First, the paper explores the trends that are upending the supply chain and the impacts they will have on distribution-related facilities.

It identifies six key disruptors and ways to accommodate change:

  • global migration to ever-larger megacities;
  • self-orchestrated supply chains;
  • robotics and automation;
  • autonomous logistics and new modes to move people and things; and
  • smart technologies and the Industrial Internet of Things or IoT

Next, the paper showcases entirely new warehouse and distribution facilities concepts, marrying world-class art and industrial design with elegant form and highly efficient function.

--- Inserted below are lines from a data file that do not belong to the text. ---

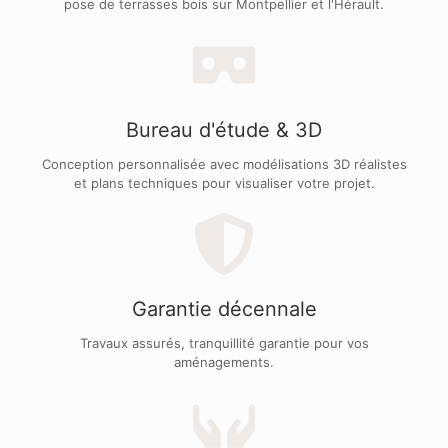
pose de terrasses bois sur Montpellier et l'Hérault.
Bureau d'étude & 3D
Conception personnalisée avec modélisations 3D réalistes
et plans techniques pour visualiser votre projet.
Garantie décennale
Travaux assurés, tranquillité garantie pour vos
aménagements.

As envisioned by the DesignFlex2030 team, the new network is a connected web of multiple fixed and mobile facilities, varying in size, shape, function, and scope, strategically located at various points along the logistics journey between OEM and end users in a 24-7 network, unconnected to a 5-day/8-hour workweek.

It transforms overlooked and underutilized space - along with the air above and ground below - into a new industrial real estate resource that can be deployed for multiple uses as the lines between factory and warehouse blur.

With flexible elements embedded in each of the facilities, the individual buildings and the network as a whole represent a dramatic departure from traditional warehouse design approaches.